He thought differently. Joey Adams applied his resume writing and design skills in a new and unique way – to get a date for formal.

The design is great! It is colourful, provides visual representations of information, and uses impactful headlines. If this were a professional resume, this creative, eye-catching layout would make this resume stand out amongst the resumes of competitors. Depending on the industry you’re in, for example, if you’re in a design or communications-focused industry, taking this type of approach to your resume would also showcase your skills in graphic design and layout.

He knows his target audience. The information in this “dating resume” is tailored to what a potential date might want to know about him. For example, he reports that he’s good at making small talk with parents, he’s skilled at replying to long texts, and he spends time on FaceTime with his mom. I would suspect that he thought critically about the sections and information that dates are interested in before embarking on designing the resume.

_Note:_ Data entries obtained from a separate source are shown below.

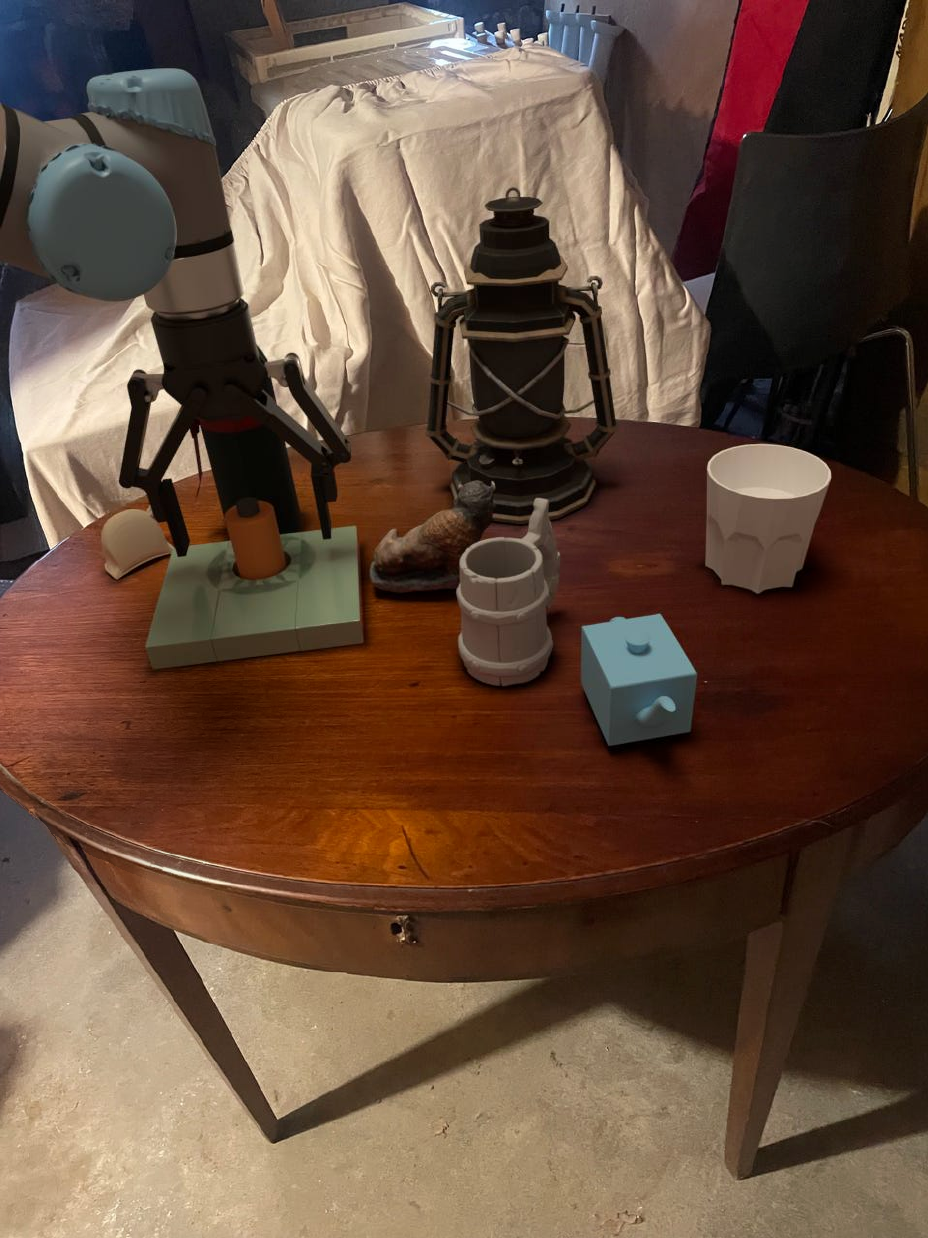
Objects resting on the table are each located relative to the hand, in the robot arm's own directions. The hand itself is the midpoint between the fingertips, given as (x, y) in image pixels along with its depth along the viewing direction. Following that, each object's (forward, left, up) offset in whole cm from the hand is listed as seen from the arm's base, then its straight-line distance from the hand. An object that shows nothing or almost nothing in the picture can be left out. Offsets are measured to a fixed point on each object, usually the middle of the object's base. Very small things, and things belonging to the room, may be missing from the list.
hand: (256, 540), depth 81 cm
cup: (+45, -7, -5) cm, 46 cm away
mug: (+22, -14, -5) cm, 27 cm away
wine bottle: (-2, +11, -5) cm, 12 cm away
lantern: (+27, +13, -5) cm, 30 cm away
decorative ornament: (-13, +8, -5) cm, 16 cm away
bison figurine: (+16, -3, -5) cm, 17 cm away
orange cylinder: (0, 0, -5) cm, 5 cm away
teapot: (+29, -25, -5) cm, 39 cm away
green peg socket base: (0, -3, -5) cm, 6 cm away
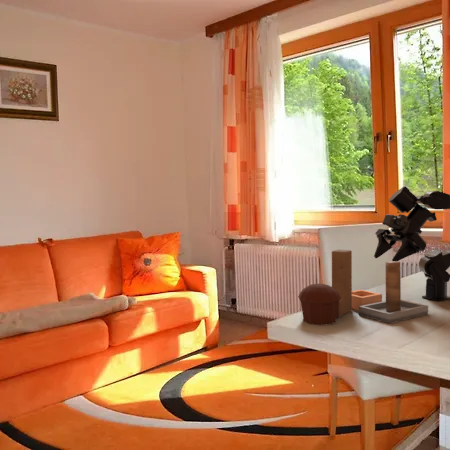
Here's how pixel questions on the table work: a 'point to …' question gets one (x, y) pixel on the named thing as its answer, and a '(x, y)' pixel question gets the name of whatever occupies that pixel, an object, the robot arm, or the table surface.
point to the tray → (406, 312)
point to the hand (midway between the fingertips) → (383, 259)
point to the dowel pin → (393, 286)
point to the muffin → (319, 304)
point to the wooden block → (342, 279)
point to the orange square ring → (364, 298)
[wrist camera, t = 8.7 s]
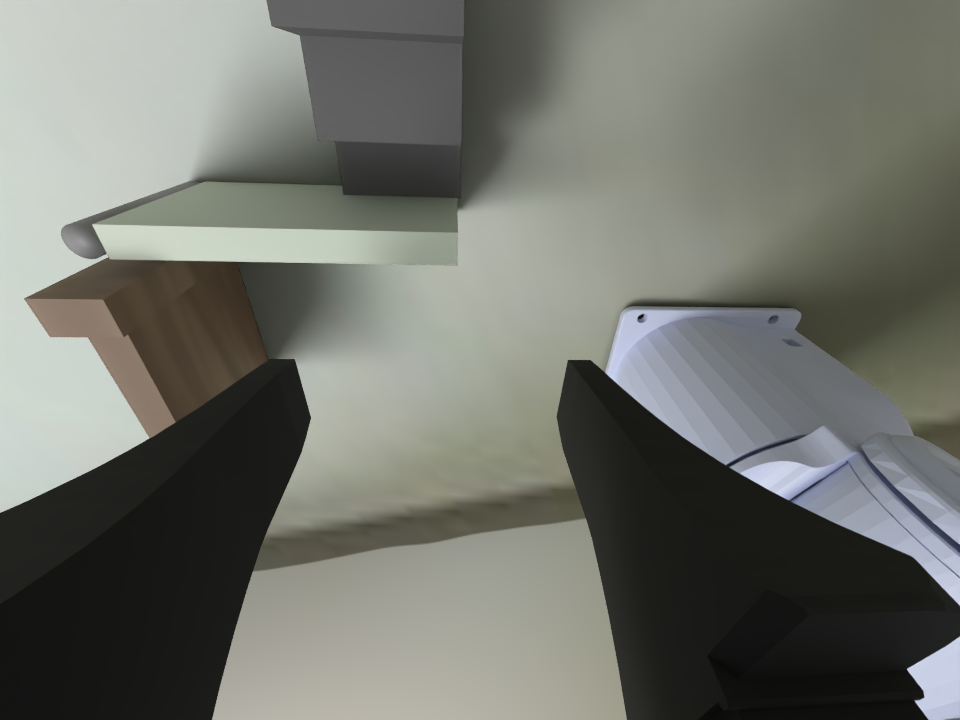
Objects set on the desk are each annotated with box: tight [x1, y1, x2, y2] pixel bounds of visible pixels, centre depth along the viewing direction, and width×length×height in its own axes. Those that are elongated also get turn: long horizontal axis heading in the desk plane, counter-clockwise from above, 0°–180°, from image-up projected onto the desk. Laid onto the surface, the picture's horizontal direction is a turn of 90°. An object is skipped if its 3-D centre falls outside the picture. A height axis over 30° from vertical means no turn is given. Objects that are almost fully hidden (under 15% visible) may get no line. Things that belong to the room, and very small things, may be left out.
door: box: [61, 181, 458, 266], centre depth 14 cm, size 11×1×6 cm, turn 88°
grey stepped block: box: [267, 0, 464, 198], centre depth 12 cm, size 7×4×6 cm, turn 178°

Try dipping your toe. You might not want to revamp your entire resume to look like Joey Adams’ “dating resume”. You may not have the design skills (learn more about boosting your skills here), this style may not be appropriate for your industry, or the necessary information in your resume might take up too much space to weave your information into visuals. That’s okay! But, why not try incorporating a few small visual elements into your resume? For example, in the “dating resume”, a small calendar icon and location pin are used under his job title (think emojis), descriptive icons are used in the list of things that make him “Moderately Interesting”, and he uses colour throughout. These simple concepts could be incorporated into a traditional resume to help differentiate it from others.

What do you think about this style of resume? Would you incorporate visual elements into your own professional resume?